- **Task prompt**
Where the string "left" appears in a line of the data, show that line.

- **Record excerpts**
[Start of section]
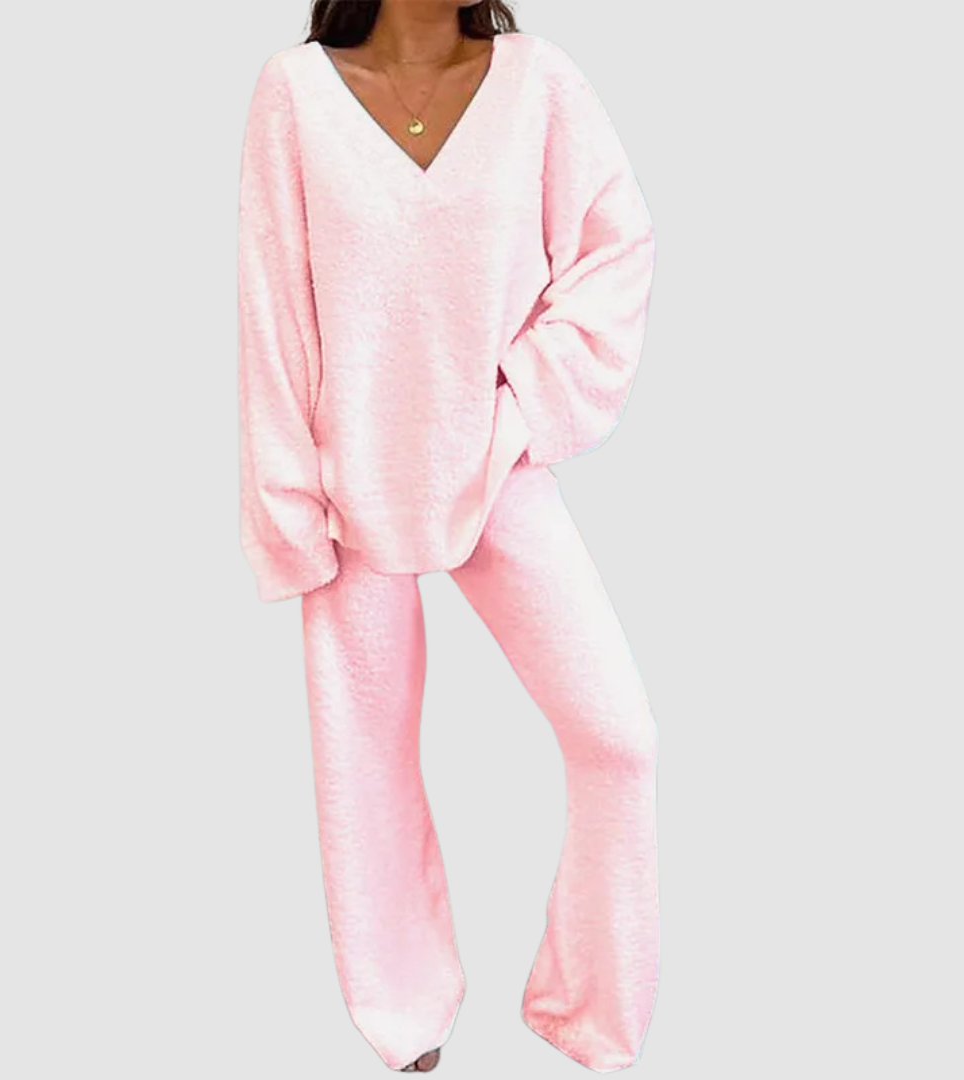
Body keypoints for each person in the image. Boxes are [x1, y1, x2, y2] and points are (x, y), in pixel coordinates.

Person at [236, 1, 659, 1073]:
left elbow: (617, 248)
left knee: (619, 738)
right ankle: (405, 1012)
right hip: (348, 484)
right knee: (365, 767)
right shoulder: (294, 95)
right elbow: (273, 312)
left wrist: (523, 404)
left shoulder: (540, 82)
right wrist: (290, 505)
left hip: (494, 467)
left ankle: (586, 1006)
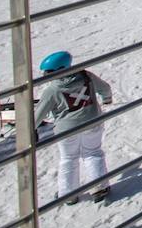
[End of section]
- **Task answer**
left elbow: (617, 248)
left knee: (619, 738)
left wrist: (523, 404)
left shoulder: (540, 82)
left hip: (494, 467)
left ankle: (586, 1006)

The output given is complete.